Dataset entries
= = = =

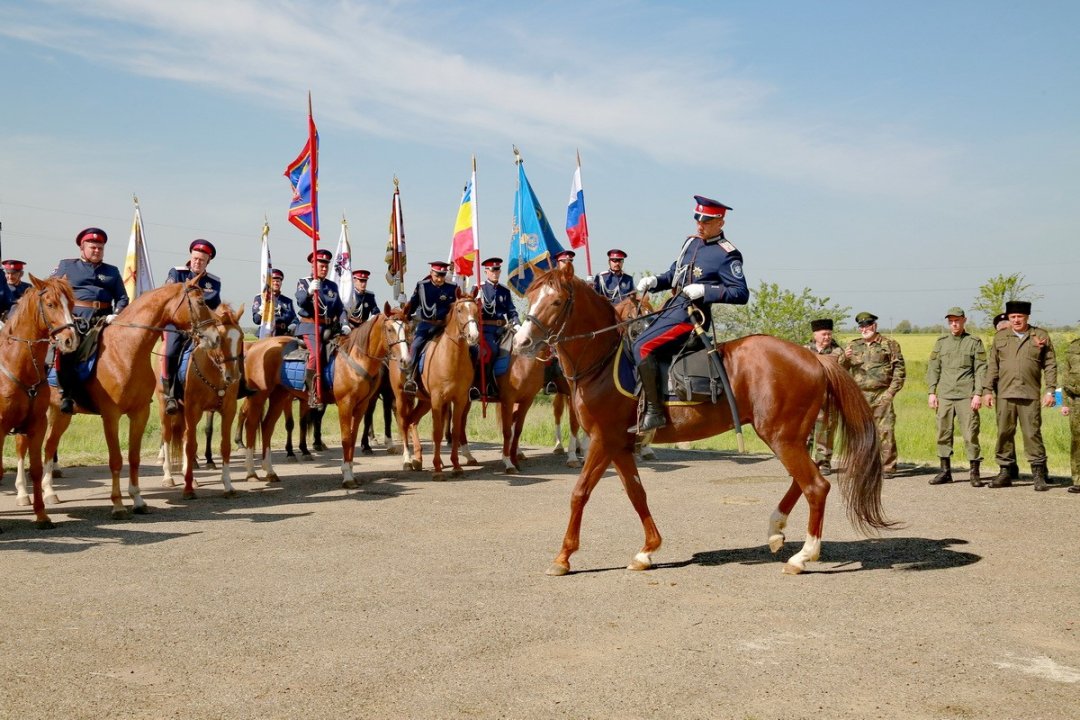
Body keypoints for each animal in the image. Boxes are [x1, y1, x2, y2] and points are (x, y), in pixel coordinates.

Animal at [1, 276, 78, 528]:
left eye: (71, 304)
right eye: (51, 304)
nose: (69, 340)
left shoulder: (37, 424)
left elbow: (35, 467)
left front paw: (42, 514)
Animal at [15, 280, 218, 518]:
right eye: (201, 301)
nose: (215, 336)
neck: (125, 350)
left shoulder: (140, 413)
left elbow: (133, 458)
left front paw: (138, 500)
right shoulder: (110, 416)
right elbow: (116, 460)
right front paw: (118, 504)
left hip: (60, 414)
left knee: (48, 446)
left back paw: (49, 493)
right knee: (23, 447)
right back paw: (23, 494)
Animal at [158, 302, 246, 496]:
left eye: (241, 337)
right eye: (220, 339)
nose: (233, 376)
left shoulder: (228, 410)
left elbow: (224, 446)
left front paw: (228, 485)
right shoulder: (193, 410)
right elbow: (191, 445)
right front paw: (188, 489)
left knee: (183, 436)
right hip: (165, 407)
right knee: (167, 437)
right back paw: (168, 476)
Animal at [384, 289, 477, 481]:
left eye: (476, 310)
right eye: (459, 310)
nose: (473, 336)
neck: (452, 357)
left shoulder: (459, 399)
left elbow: (455, 431)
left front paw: (456, 466)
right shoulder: (437, 399)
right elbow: (437, 433)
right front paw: (437, 470)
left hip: (424, 401)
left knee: (412, 422)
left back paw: (418, 459)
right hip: (402, 397)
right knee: (404, 423)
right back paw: (408, 460)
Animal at [514, 263, 894, 574]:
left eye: (556, 302)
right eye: (529, 297)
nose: (521, 342)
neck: (603, 361)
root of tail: (815, 359)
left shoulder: (603, 439)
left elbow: (579, 492)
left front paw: (563, 557)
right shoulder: (620, 444)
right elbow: (637, 493)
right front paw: (647, 550)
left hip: (781, 436)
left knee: (816, 486)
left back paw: (803, 556)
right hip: (788, 436)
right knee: (805, 480)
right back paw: (775, 531)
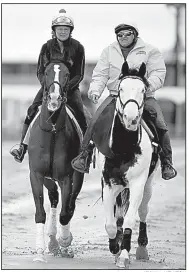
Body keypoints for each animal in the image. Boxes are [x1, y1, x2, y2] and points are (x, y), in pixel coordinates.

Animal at [27, 61, 84, 262]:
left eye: (67, 74)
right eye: (46, 72)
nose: (54, 98)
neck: (52, 130)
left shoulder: (67, 177)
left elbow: (66, 212)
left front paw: (65, 241)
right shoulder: (36, 175)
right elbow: (40, 213)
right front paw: (39, 252)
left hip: (77, 177)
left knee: (70, 204)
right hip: (48, 179)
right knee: (53, 198)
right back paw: (51, 241)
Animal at [94, 62, 159, 268]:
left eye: (143, 89)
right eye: (121, 88)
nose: (131, 118)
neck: (123, 148)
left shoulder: (138, 184)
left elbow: (131, 218)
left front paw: (123, 254)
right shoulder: (108, 184)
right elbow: (111, 223)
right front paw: (115, 247)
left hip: (148, 185)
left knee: (143, 212)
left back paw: (141, 249)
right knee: (120, 216)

= = = =

REQUIRED ACTION: Among the lines above, find those containing the word "knee" and copy each.

YOUR SOLUTION:
left knee: (48, 446)
right knee: (23, 447)
left knee: (183, 436)
right knee: (167, 437)
left knee: (412, 422)
right knee: (404, 423)
left knee: (816, 486)
right knee: (805, 480)
left knee: (70, 204)
right knee: (53, 198)
left knee: (143, 212)
right knee: (120, 216)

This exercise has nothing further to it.